Compared to getting into traditional American comics, it's easier for a new reader to learn to read backwards! Think about that.
Anyway. That's it. The summary is "change is hard." Our industry is built to sell Batman (literally--all of our sales figures are relative to the sales of Batman) to the same guys who have always bought Batman and change is hard.
(1) Digital sales may change things in the coming years, but right now they're not a significant factor.
I think that's as strong a summary of not just what's keeping women out of comics (as readers and characters) but also what's keeping new readers out of superhero comics. She broke it down perfectly. And here's the thing: I'm a guy who has spent 30 years reading comics, and even I find the current comics landscape too daunting to bother with. Where do I start reading Grant Morrisson's Batman run? Which volume of Ed Brubaker's Captain America is the first? Who knows.
It gets better, though. DeConnick explains the problems facing the industry, and how they can, in some ways, be traced back to the reader. But then she outlines exactly how the reader can help fix some of the problem, at least when it comes to female characters.
So what can we do? As readers, the most powerful tool we have is the pre-order. PRE-ORDER, PRE-ORDER, PRE-ORDER. Why? Because when you pre-order with a store, that is a sale to the store. The store is not assuming any risk. Therefore they bump up their orders with the publisher, which is reflected in the title's sales, which then becomes a cue to the publisher... hm... maybe these books will sell? Let's make more!
With me? If there is a book outside the most mainstream of mainstream--especially books from smaller publishers, but also "midlist" books from DC and Marvel, if you want to encourage those choices, the thing you must do is pre-order.
Do I hate asking that? Why yes I do. I don't want to ask people to commit to paying $3-$4 for a book three months before they've even seen it. It's embarrassing. But it's literally the only way I can see to affect change.

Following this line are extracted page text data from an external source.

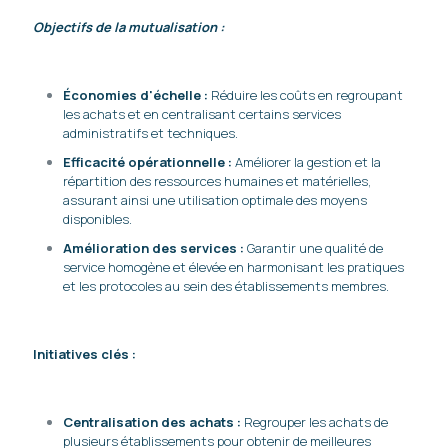
Objectifs de la mutualisation :
Économies d'échelle :
Réduire les coûts en regroupant
les achats et en centralisant certains services
administratifs et techniques.
Efficacité opérationnelle :
Améliorer la gestion et la
répartition des ressources humaines et matérielles,
assurant ainsi une utilisation optimale des moyens
disponibles.
Amélioration des services :
Garantir une qualité de
service homogène et élevée en harmonisant les pratiques
et les protocoles au sein des établissements membres.
Initiatives clés :
Centralisation des achats :
Regrouper les achats de
plusieurs établissements pour obtenir de meilleures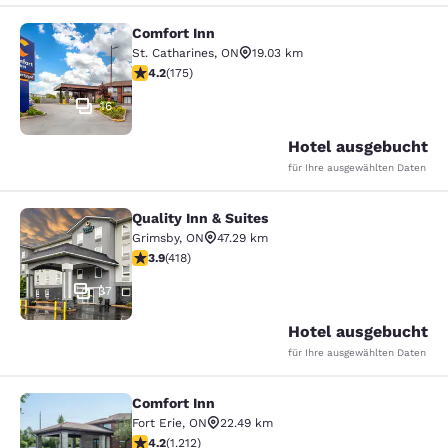
Comfort Inn
Comfort Inn
St. Catharines
,
ON
19.03 km
4.22-Sterne-Bewertung. Hervorragend. 175 Bewertung
4.2
(
175
)
16
Hotel ausgebucht
für Ihre ausgewählten Daten
Quality Inn & Suites
Quality Inn & Suites
Grimsby
,
ON
47.29 km
3.94-Sterne-Bewertung. Gut. 418 Bewertungen
3.9
(
418
)
37
Hotel ausgebucht
für Ihre ausgewählten Daten
Comfort Inn
Comfort Inn
Fort Erie
,
ON
22.49 km
4.16-Sterne-Bewertung. Sehr gut. 1212 Bewertungen
4.2
(
1.212
)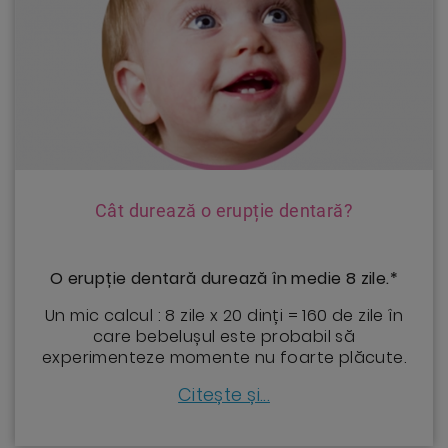
Cât durează o erupție dentară?
O erupție dentară durează în medie 8 zile.*
Un mic calcul : 8 zile x 20 dinți = 160 de zile în
care bebelușul este probabil să
experimenteze momente nu foarte plăcute.
Citește și...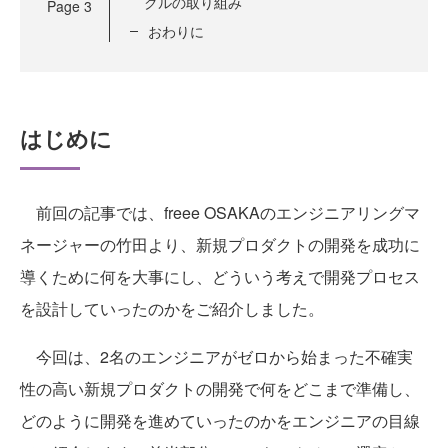
クルの取り組み
Page
3
おわりに
はじめに
前回の記事では、freee OSAKAのエンジニアリングマ
ネージャーの竹田より、新規プロダクトの開発を成功に
導くために何を大事にし、どういう考えで開発プロセス
を設計していったのかをご紹介しました。
今回は、2名のエンジニアがゼロから始まった不確実
性の高い新規プロダクトの開発で何をどこまで準備し、
どのように開発を進めていったのかをエンジニアの目線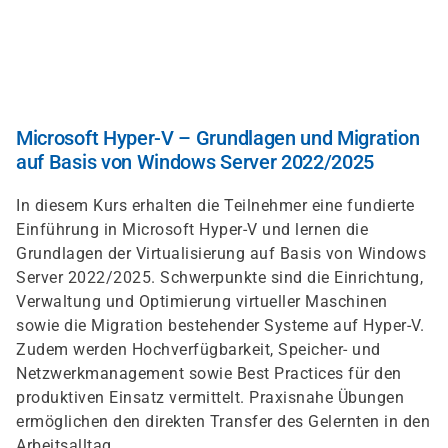
Direkt
zum
Inhalt
Microsoft Hyper-V – Grundlagen und Migration
auf Basis von Windows Server 2022/2025
In diesem Kurs erhalten die Teilnehmer eine fundierte
Einführung in Microsoft Hyper-V und lernen die
Grundlagen der Virtualisierung auf Basis von Windows
Server 2022/2025. Schwerpunkte sind die Einrichtung,
Verwaltung und Optimierung virtueller Maschinen
sowie die Migration bestehender Systeme auf Hyper-V.
Zudem werden Hochverfügbarkeit, Speicher- und
Netzwerkmanagement sowie Best Practices für den
produktiven Einsatz vermittelt. Praxisnahe Übungen
ermöglichen den direkten Transfer des Gelernten in den
Arbeitsalltag.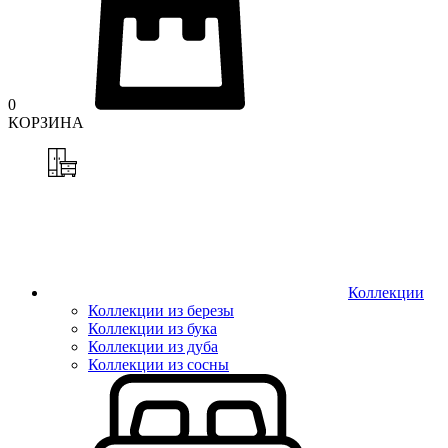
0
КОРЗИНА
Коллекции
Коллекции из березы
Коллекции из бука
Коллекции из дуба
Коллекции из сосны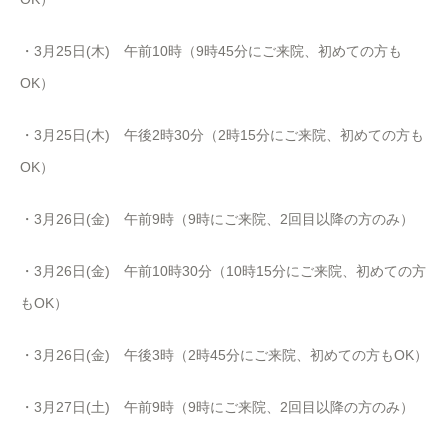
・3月25日(木) 午前10時（9時45分にご来院、初めての方も
OK）
・3月25日(木) 午後2時30分（2時15分にご来院、初めての方も
OK）
・3月26日(金) 午前9時（9時にご来院、2回目以降の方のみ）
・3月26日(金) 午前10時30分（10時15分にご来院、初めての方
もOK）
・3月26日(金) 午後3時（2時45分にご来院、初めての方もOK）
・3月27日(土) 午前9時（9時にご来院、2回目以降の方のみ）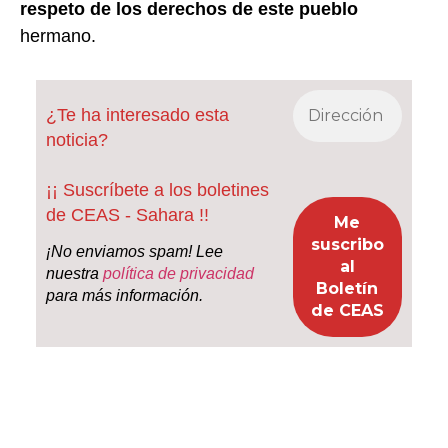
respeto de los derechos de este pueblo
hermano.
¿Te ha interesado esta
noticia?
¡¡ Suscríbete a los boletines
de CEAS - Sahara !!
¡No enviamos spam! Lee
nuestra
política de privacidad
para más información.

I see what DeConnick is talking about as the source of so many of our media problems today. Why are Buzzfeed and Gawker so horrible? Because being horrible makes them popular. Buzzfeed runs moronic articles that are just a series of images - like an actual assault on literacy, you know? - and the reason why they do it is because PEOPLE CLICK. It's why Jezebel can on the one hand decry Seth MacFarlane's Oscar jokes and on the other run an article about see-through dresses and side boob at the Oscar parties. BECAUSE PEOPLE CLICK.
It's time for media consumers to take responsibility for what they're consuming. CNN covered Poop Cruise more heavily than real news because people watched Poop Cruise. We need to take a stand and support quality content, quality creators and media outlets that are working in good faith. The only thing standing between us and Idiocracy is us.